When I sat down in the shoe shine chair and put my feet up on the shine supports, I looked down at the mud on my wingtips, and it gave me pause. Great pause. I asked him to hold on for a second while I took a quick snapshot of my left foot with my phone. He simply shrugged off my odd request, rolled back his chair and then got back to work a few seconds later.

The reason I wanted to capture the image of that dirty shoe was not proof that I am a poor caretaker of my Allen Edmonds wingtips. Rather, that mud on my shoe is from a specific time and place. A place where time stands still and marches on at the same time. This place is a little patch of land in Loudon Township, Fayette County, Illinois. More specifically, a country cemetery attached to a little church with only two or three active members. To those of us who know this place, it is simply called Springhill. One word, not two.

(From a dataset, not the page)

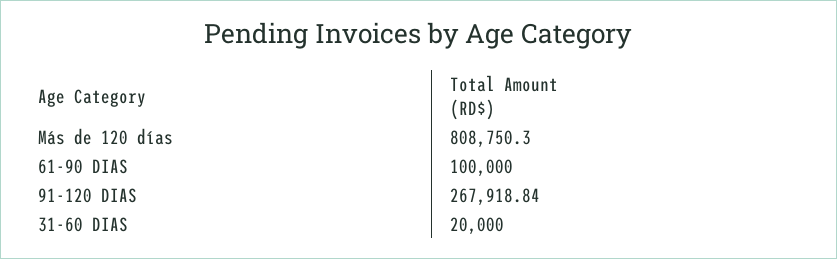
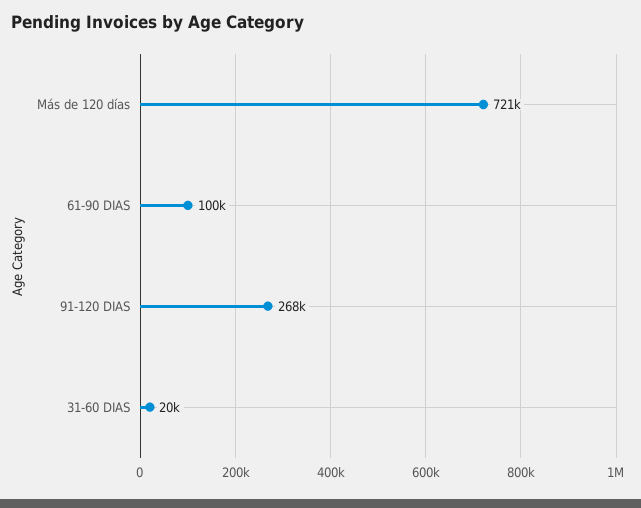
Más de 120 días: 808750.3 -> 721000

Growing up, Springhill was a place I visited on Memorial Day and Veterans Day, showing up with my mom and dad with rolls of paper towels, Windex and armfuls of silk flower arrangements. This was the place where I talked to my grandfather, who died 8 years before my birth, but whose name I bear. It was the place where, over the last 40 years, more and more the people whom I knew and loved took their final journey. It is the place, to where, under a red maple tree, we brought my dear mother back home in 2008.

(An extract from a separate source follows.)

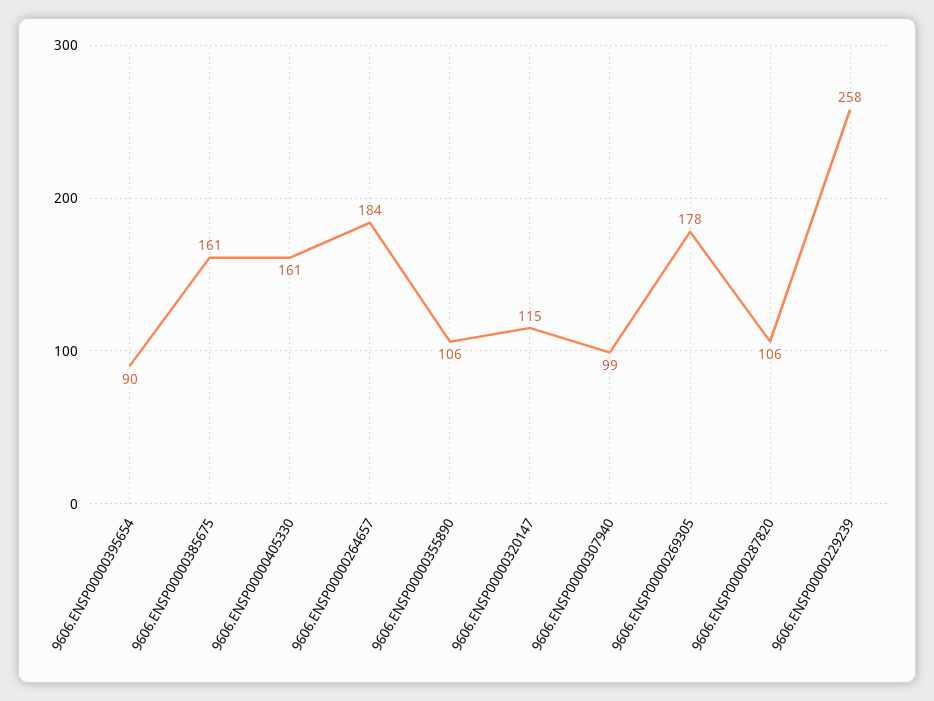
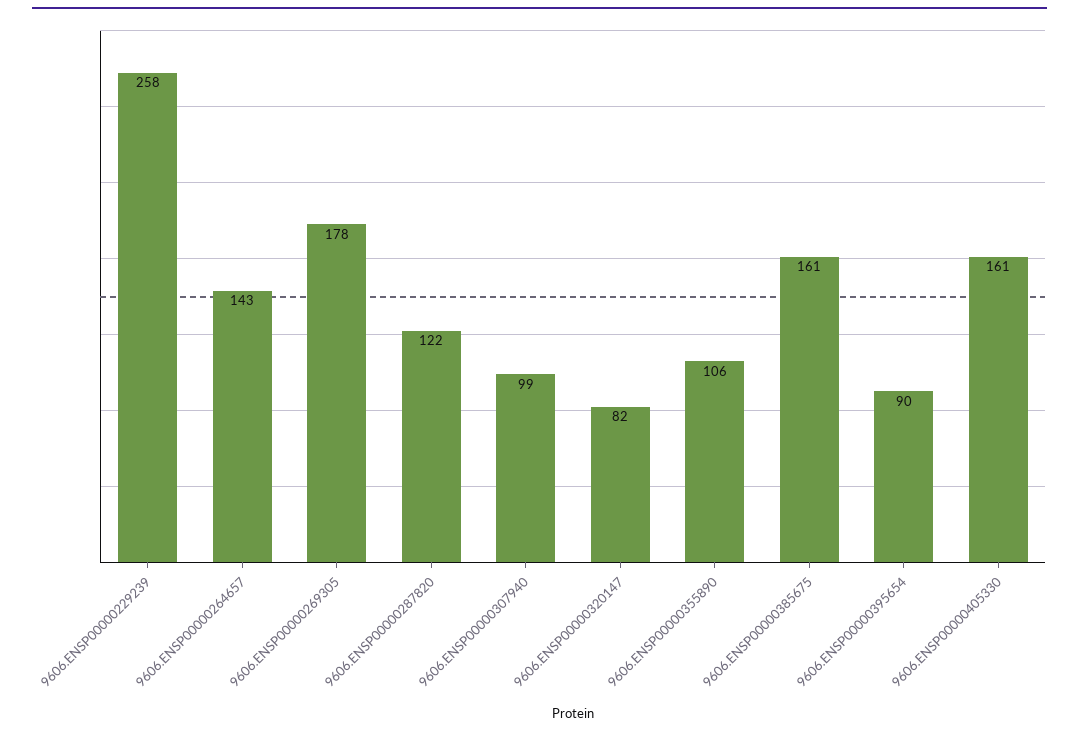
9606.ENSP00000264657: 184 -> 143
9606.ENSP00000320147: 115 -> 82
9606.ENSP00000287820: 106 -> 122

It’s a place where saints and bigots rest side-by-side. Victims of violence, both external and self-inflicted, spend their eternity here as well. Addicts, alcoholics, teetotalers, the pious and lapsed all come together in the ground and also crowded together under those little tents saying their last goodbyes to their loved ones. It is the place that inspired me to learn about my family history, and accept on its face all the simultaneous honor and disgust that comes with learning about ones roots.

At last count, of the nearly 700 interments at this little postage stamp in the oil patch, I’m related to nearly 85 percent of them. Related either through my mother, father or marriage — shirt-tail relation we call that where I’m from. That’s a lot of stories. A lot of history. A lot of unknown.

I grew up about a half hour from there, went to college, then graduate school, and ran off to the city to start my life. When I return it’s usually for weddings and funerals, sometimes with the latter having more beer available. You see that dirt on my shoes is a loamy metaphor for a lot of things.

Antonin Dvorak was a Czech composer who become enamored with the black spirituals of the 19th century and composed what is commonly known the New World Symphony. One lyrical stanza reads:

Mother’s there ‘spectin’ me,
Father’s waitin’ too;
Lots o’ folk gather’d there,
All the friends I knew,
All the friends I knew.
Home, I’m goin’ home!

Maybe Dvorak was on to something? Maybe not. But after last week, my recent thoughts are returning to that place at Wright’s Corner, where I will take my final ride. Halfway between Saint Elmo and Beecher City, but all the way home for me.